METHODS:In a prospective, randomized multicenter study, 684 elderly patients were treated with the INTERTAN nail or with a sliding hip screw with or without a trochanteric stabilizing plate. The patients were assessed during their hospital stay and at three and twelve months postoperatively. A visual analogue scale (VAS) pain score was recorded at all time points, and functional mobility was assessed with use of the timed Up & Go test. The Harris hip score (HHS) was used to assess hip function more specifically. Quality of life was measured with the EuroQol-5D (EQ-5D). Radiographic findings as well as intraoperative and postoperative complications were recorded and analyzed.

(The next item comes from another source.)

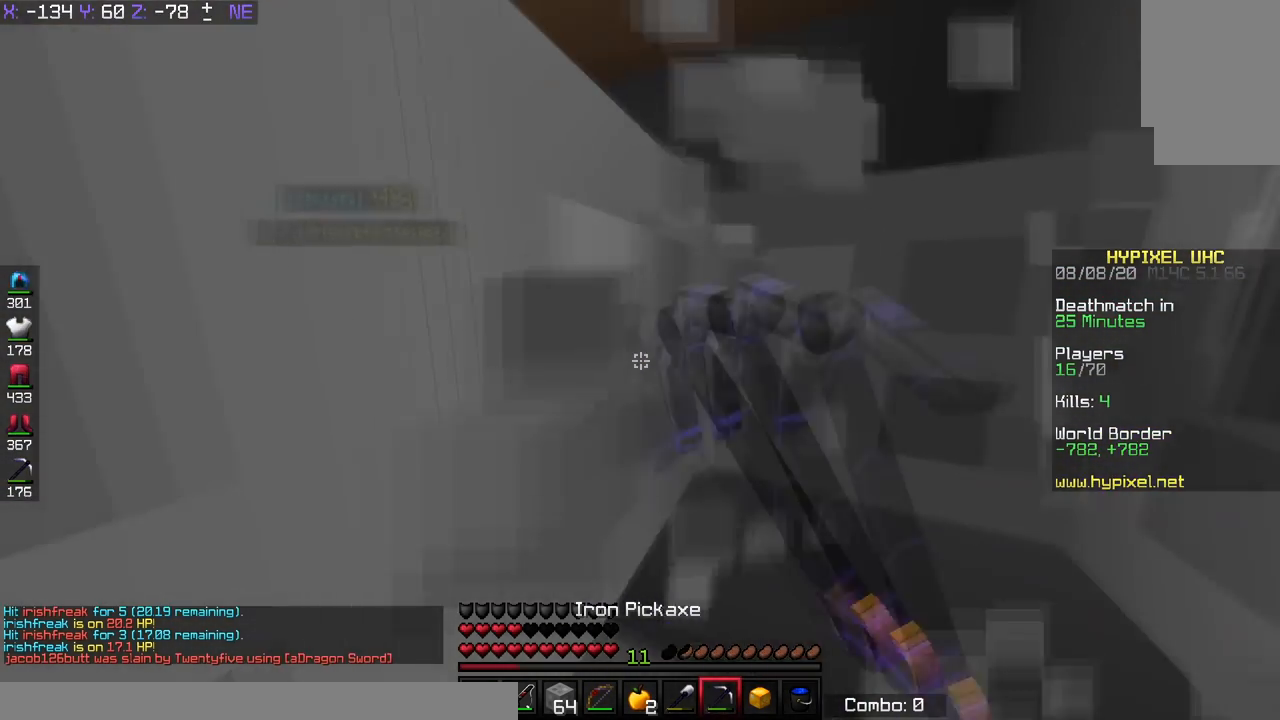
{"keys": ["w"], "events": [[484, "d", "up"]]}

RESULTS:Patients treated with an INTERTAN nail had slightly less pain at the time of early postoperative mobilization (VAS score, 48 versus 52; p = 0.042), although this did not influence the length of the hospital stay and there was no difference at three or twelve months. Regardless of the fracture and implant type, functional mobility, hip function, patient satisfaction, and quality-of-life assessments were comparable between the groups at three and twelve months. The numbers of patients with surgical complications were similar for the two groups (twenty-nine in the sliding-hip-screw group and thirty-two in the INTERTAN group, p = 0.67).
CONCLUSIONS:INTERTAN nails and sliding hip screws are similar in terms of pain, function, and reoperation rates twelve months after treatment of intertrochanteric and subtrochanteric fractures.
LEVEL OF EVIDENCE:Therapeutic Level I. See Instruction for Authors for a complete description of levels of evidence.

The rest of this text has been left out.